Google knows how to use an open project and lock-in enough features that community forking is basically a waste of time. e.g. Chromium and Android. I hate when they get anywhere near anything.
Chromium and Android were created by them, though. Godot exists independently from Google, and the moment Google starts adding questionable stuff, the community can fork without any problem.
>.NET support is provided as a dedicated engine executable. C# support is currently only available for desktop platforms in Godot 4. Use Godot 3 to run C# on Android, iOS and Web.
A bummer for me. Maybe they can also work with Google and Microsoft to improve .NET support?
I read somewhere that they will completely redo C# support as multiplatform GDExtension. Then there will be one build and all additional languages can be added as extensions. And they can be updated faster, regardless of the editor build.
Unless you specifically need a lot of the dot net library (and in this case you can probably theoretically 'just' use a plugin for access) I would encourage you to try gdscript. I went from 5 years of unity pseudo-c# to it in about 2 weeks, and I globally just find it an equivalent if not better experience for the majority of the code base.
Honestly one of my current fears is that they focus on c# integration in place of improving gdscript support (the integrated ide is not specially comfy, and static typing support still lack some feature, collection wise in particular. but nothing really awfull).
C# is a real programming language usable outside game dev, as well as transferable to other engines or frameworks like Unity and MonoGame. GDScript is usable only in Godot.
While this is true most of the structure of the language is taken directly from Python, which depending on your interests might be a little more useful than learning C#. The only syntactical differences I’ve found so far are the additions of var, const, match, how the walrus operator is used, and of course all the nice godot editor specific keywords. The built-ins have almost exactly the same naming scheme, you can still use global functions like len on any collection, I could go on…

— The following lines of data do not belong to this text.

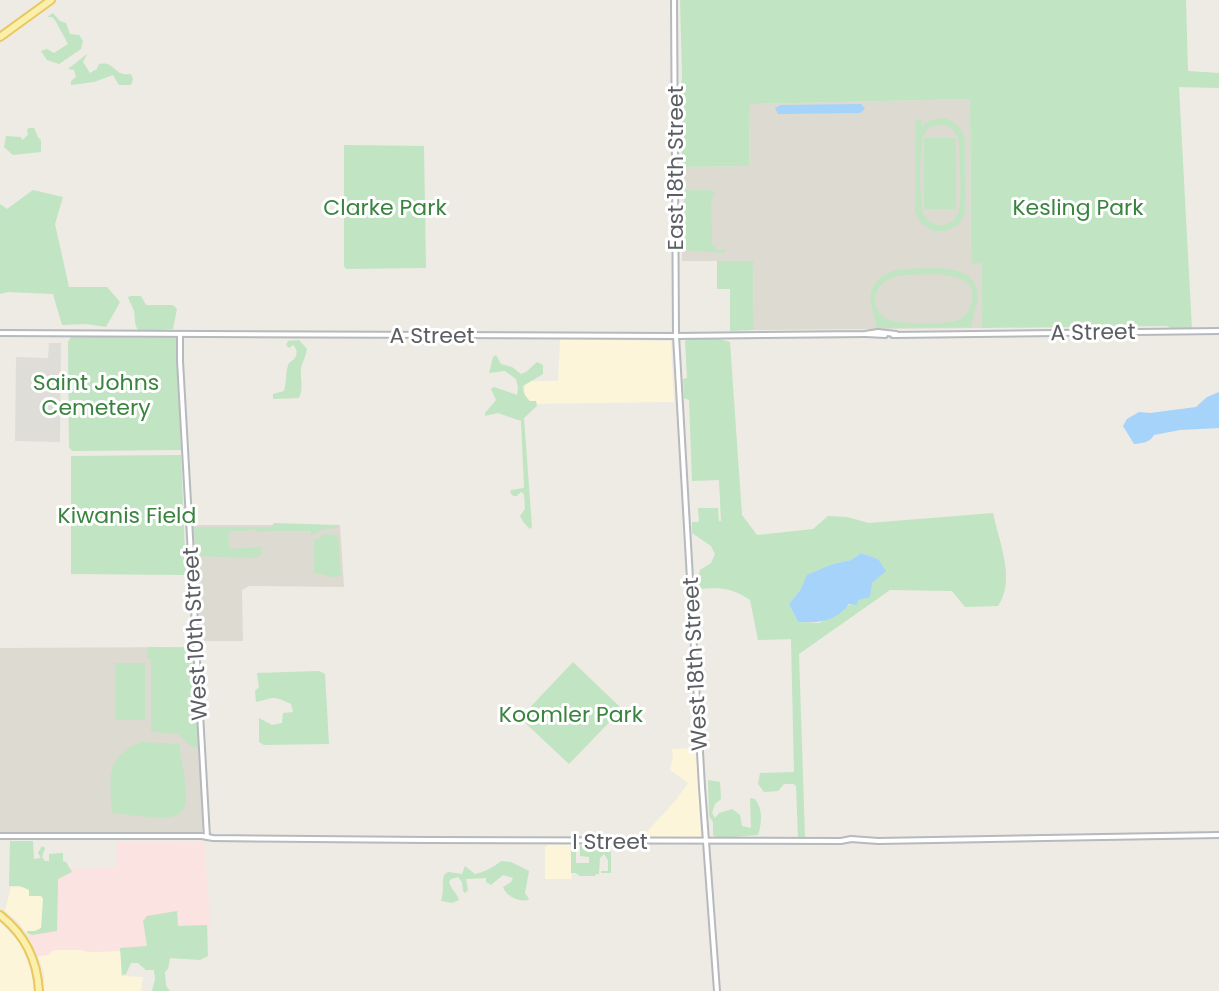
<svg xmlns="http://www.w3.org/2000/svg" width="1219" height="991" viewBox="0 0 1219 991" font-family="Poppins,sans-serif">
  <style>
    .commercial { fill: #fcf5da }
    .industrial { fill: #dfddd8 }
    .education { fill: #dddad1 }
    .medical { fill: #fae3e0 }
    .green { fill: #c1e4c2; fill-rule: evenodd }
    .water { fill: #a6d3fa }
    .lines { fill: none; stroke-linecap: round; stroke-linejoin: round }
    .tertiary-casing { stroke: #b6b9bd; stroke-width: 8 }
    .primary-casing { stroke: #eac760; stroke-width: 10 }
    .tertiary { stroke: #fff; stroke-width: 4 }
    .primary { stroke: #fbf0ab; stroke-width: 6 }
    .labels { text-anchor: middle; dominant-baseline: central; stroke-width: 6; stroke-linejoin: round; paint-order: stroke }
    .street-label { font-size: 22px; fill: #5b5f63; stroke: #fff }
    .park-label { font-size: 22px; fill: #3a843f; stroke: #fff }
  </style>
  <rect width="100%" height="100%" fill="#edebe3"/>
  <g class="commercial">
    <path d="M560 339 671 341 674 402 524 404 525 381H558Z"/>
    <path d="M696 748 701 837H642L676 800 688 783 670 770 673 756 672 749Z"/>
    <path d="M548 845H570L572 879H545V847Z"/>
    <path d="M11 887 56 888V928L28 935 17 921 5 911Z"/>
    <path d="M0 922 21 943 32 974 34 991H0Z"/>
    <path d="M56 950H81L89 952 122 951 121 976 143 977 141 991H44V973L38 956 48 955 52 951Z"/>
  </g>
  <path class="industrial" d="M49 343H61L60 442 15 441 16 357 48 358Z"/>
  <g class="education">
    <path d="M970 99 971 264 982 261V328L754 330 753 261H682L684 167 749 166 750 104Z"/>
    <path d="M194 525H340L344 587 249 586 242 590 243 641H200L198 639 192 527Z"/>
    <path d="M190 647 193 650 204 826 202 832 0 833V648Z"/>
  </g>
  <path class="medical" d="M181 841 204 842 211 930 151 934 150 950 89 952 81 950H56L52 951 48 955 38 956 28 935 56 927V869L116 868 117 842H176Z"/>
  <g class="green">
    <path d="M680 0H1186L1188 71 1219 73V88L1179 87 1192 330 1173 329 1167 326 982 328V262L971 265 970 99 750 104 749 166 682 167V143L680 115 682 74Z"/>
    <path d="M53 13 60 21 66 23 70 34 79 35 83 41 81 49 59 64 47 60 41 51 47 49 54 53 68 44 55 20 52 17H47Z"/>
    <path d="M87 54 83 62 90 73 97 69 99 64C115 60 114 77 131 74L133 79 131 85H119L113 75 94 82 71 85V81L76 77 74 70 68 69Z"/>
    <path d="M944 118C955 121 962 128 965 139V213L959 224 953 228 945 231H933L920 222 915 211V120H921V127L931 120ZM939 125C951 125 958 132 959 144 959 158 963 201 958 213 953 228 931 229 924 215 919 207 919 142 924 134 927 128 933 126 939 125Z"/>
    <path d="M30 128H34L38 137 41 140V152L13 155 4 147 6 136 21 137 22 140 28 135 27 129Z"/>
    <rect x="924" y="138" width="32" height="71"/>
    <path d="M344 145 424 146 426 268 346 269 344 266Z"/>
    <path d="M33 190 63 197 55 224 69 287H107L120 302 106 327 86 324 62 325 53 294 8 292 0 294V204L7 209Z"/>
    <path d="M685 190H713L715 196 711 197 712 245 715 246 716 250H725L727 247 724 253 684 250Z"/>
    <path d="M717 261H753L754 330 730 331V289H717Z"/>
    <path d="M902 269C926 269 975 260 978 296 978 307 972 314 972 327L876 328C876 317 872 313 871 303 868 283 884 271 902 269ZM902 275C923 275 986 266 970 307 968 313 964 317 958 320 946 325 895 325 885 318 864 302 879 277 902 275Z"/>
    <path d="M131 296H141L146 305H173L177 309 173 329 139 331C133 324 136 319 134 311 133 306 129 302 128 297Z"/>
    <path d="M75 336 176 338 181 450 72 451 69 447 68 342 71 337Z"/>
    <path d="M689 339H719L730 342 742 515 757 535 813 529 828 516 847 517 869 523 993 513C999 542 1016 579 998 606L965 607 952 591 890 590 799 654 805 838H798L796 786 794 784H784L778 791 764 792 758 784 760 773 794 772 791 639 758 640 750 600C729 586 719 588 695 589L700 570 711 563 715 554 711 546 692 533V522H699L698 508H718L719 521H721L719 480 692 481 689 400 684 398 683 379 687 378 685 341ZM861 553 878 559 877 577 858 600 819 623 798 622 789 604 801 589 833 564 851 560Z"/>
    <path d="M299 340 307 349C306 357 302 362 301 369 300 380 304 388 299 398L273 399V394L284 391C287 381 285 372 289 363 296 359 300 352 293 345L289 348 286 345 288 341Z"/>
    <path d="M496 355 501 364 512 367 521 374 526 372 537 362 543 365V374L523 386C523 393 525 396 530 401H536L537 406 524 418 532 527 530 529 524 523 520 516 525 509 524 494 521 492 517 496H513L510 492 511 490 524 488 521 421 498 413 485 416V413L496 400 491 389 494 387 517 395 518 387 516 379 505 371 489 373 493 357Z"/>
    <path d="M181 455 186 575 71 574V456Z"/>
    <path d="M274 523 338 525V528L323 529 311 536V531H268L267 532H257L256 530 248 529V531H230L229 528V549L262 547 261 556H258V558L196 556 194 527H272Z"/>
    <path d="M325 534 338 535 341 575C332 580 323 573 314 573V539H319Z"/>
    <path d="M149 647 193 648 199 745 197 747H192L178 734 151 732V659L147 658V649Z"/>
    <path d="M573 662 622 709 569 764 520 718Z"/>
    <rect x="115" y="663" width="30" height="57"/>
    <path d="M319 671 325 674 329 744 264 745 259 742V718L272 725 282 723 283 713 293 712 291 704C271 695 275 698 256 702L255 691 259 687 257 673Z"/>
    <path d="M142 742 179 744C193 824 193 823 112 813 110 780 104 756 142 742Z"/>
    <path d="M708 780 720 782 721 799 715 804 712 813 715 818 719 813 732 809 740 815 742 826 751 828 750 798 755 799C763 809 762 823 758 835L718 838 713 835V822L709 816Z"/>
    <path d="M10 841H33L34 859 41 858 38 853 42 846 45 848 42 857 45 861H49V854L63 853V861L66 862 72 872 58 879 57 931 32 935 27 933V931H35L41 928 43 899 41 896H29V890L20 886H9Z"/>
    <path d="M571 845H576V863H589V857L580 856V845L611 846V873H601V871H608V860L604 854 600 858 599 874H596L595 876H580L576 873H571Z"/>
    <path d="M501 861 511 862 529 871 525 893 529 899 528 900C518 902 507 897 503 887L511 882 513 878 503 875 491 885 486 882V878L466 879 468 890 465 893 463 891 462 882 458 877 451 879 449 882C451 889 457 893 459 900L452 903 441 901C444 892 442 884 444 875L448 872 462 874 465 866 475 874C482 873 496 866 501 861Z"/>
    <path d="M177 911 178 926 207 925 208 956 200 960 170 958 168 969 165 972 166 986 170 991H152L155 979 154 970H146L138 963H131L126 974 122 975 120 948 147 946 143 921 147 916Z"/>
  </g>
  <g class="water">
    <path d="M861 104 865 109 860 113 778 114 775 108 781 105Z"/>
    <path d="M1219 392V428L1180 430 1154 435C1149 443 1143 443 1134 444L1123 426 1127 419 1139 412 1150 413 1196 407 1207 397Z"/>
    <path d="M861 553 878 559 886 571 872 583 870 597 858 600 857 605 849 604C835 622 819 623 798 622L789 604 801 589 807 575 833 564 851 560Z"/>
  </g>
  <g class="lines">
    <defs>
      <g id="tertiary">
        <path d="M674 0 676 336 702 787 717 991"/>
        <path d="M0 333 676 336 865 334 878 332 896 334"/>
        <path d="M180 334V361L207 837"/>
        <path d="M866 334 885 335"/>
        <path d="M893 335 1219 331"/>
        <path d="M0 836H202L213 838 427 840 841 841 851 839 878 841 1219 835"/>
      </g>
      <g id="primary">
        <path d="M0 37 51 0"/>
        <path d="M0 915C25 935 37 959 39 991"/>
      </g>
    </defs>
    <use href="#tertiary" class="tertiary-casing"/>
    <use href="#primary" class="primary-casing"/>
    <use href="#tertiary" class="tertiary"/>
    <use href="#primary" class="primary"/>
  </g>
  <g class="labels">
    <g class="street-label">
      <text transform="translate(675 168) rotate(-90)">East 18th Street</text>
      <text transform="translate(1093 332) rotate(-1)">A Street</text>
      <text x="432" y="335">A Street</text>
      <text transform="translate(195 634) rotate(-93)">West 10th Street</text>
      <text transform="translate(695 664) rotate(-93)">West 18th Street</text>
      <text x="610" y="841">I Street</text>
    </g>
    <g class="park-label">
      <text x="385" y="207">Clarke Park</text>
      <text x="1078" y="207">Kesling Park</text>
      <text x="96" y="382">Saint Johns<tspan x="96" dy="25">Cemetery</tspan></text>
      <text x="127" y="515">Kiwanis Field</text>
      <text x="571" y="714">Koomler Park</text>
    </g>
  </g>
</svg>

I would argue that someone who starts programming on gdscript today would be able to transition into Python with little to no overhead.
Maybe if someone is learning their first language that's a semi-important choice but, if you already know a programming language, syntax doesn't really have a steep learning curve.
No disrespect but judging languages on syntax is a lot like judging a book on its cover. Chosing a language is, for the experienced programmer, a choice of ecosystem, libraries, tools, architecture, and also a matter of long term maintenance, evolution, technical debts. Gscript scores very low on all of these, especially compared to the behemoth that is C#. Only unexperienced programmers and sales people use the "it looks somewhat similar so it must be" argument.
For scripting I've yet to see general purpose (with the exception of Lua) languages shine where domain specifically cannot, instead usually from my experience the general purpose language adds complexity when you don't have certain built in features or structures.
Don't worry, they should be prioritizing C# but for now it is still very much a second-class citizen so your beloved GDScript gets to dictate the inefficiency of the API for more type-expressive languages.
Learn C++, use UE5++ for rendering, all problems solved (and those that are not solved are solvable). People use all kinds of garbage like C# and Blueprint to do their scripting (and more) and then they're wondering how is it possible that the performance of their game is hot garbage. Bring back higher barriers to entry in game programming!
My heart skipped a beat when I read the headline, in a scare of this being a way of saying that Godot no more because of, you know, "collaboration" with Google. Turns out these are in fact good news. I have to admit that I apparently have some trust issues here.
Very nice of Google to support Godot this way. Looking forward to a new wave of Android games with great performance and minimal battery drain.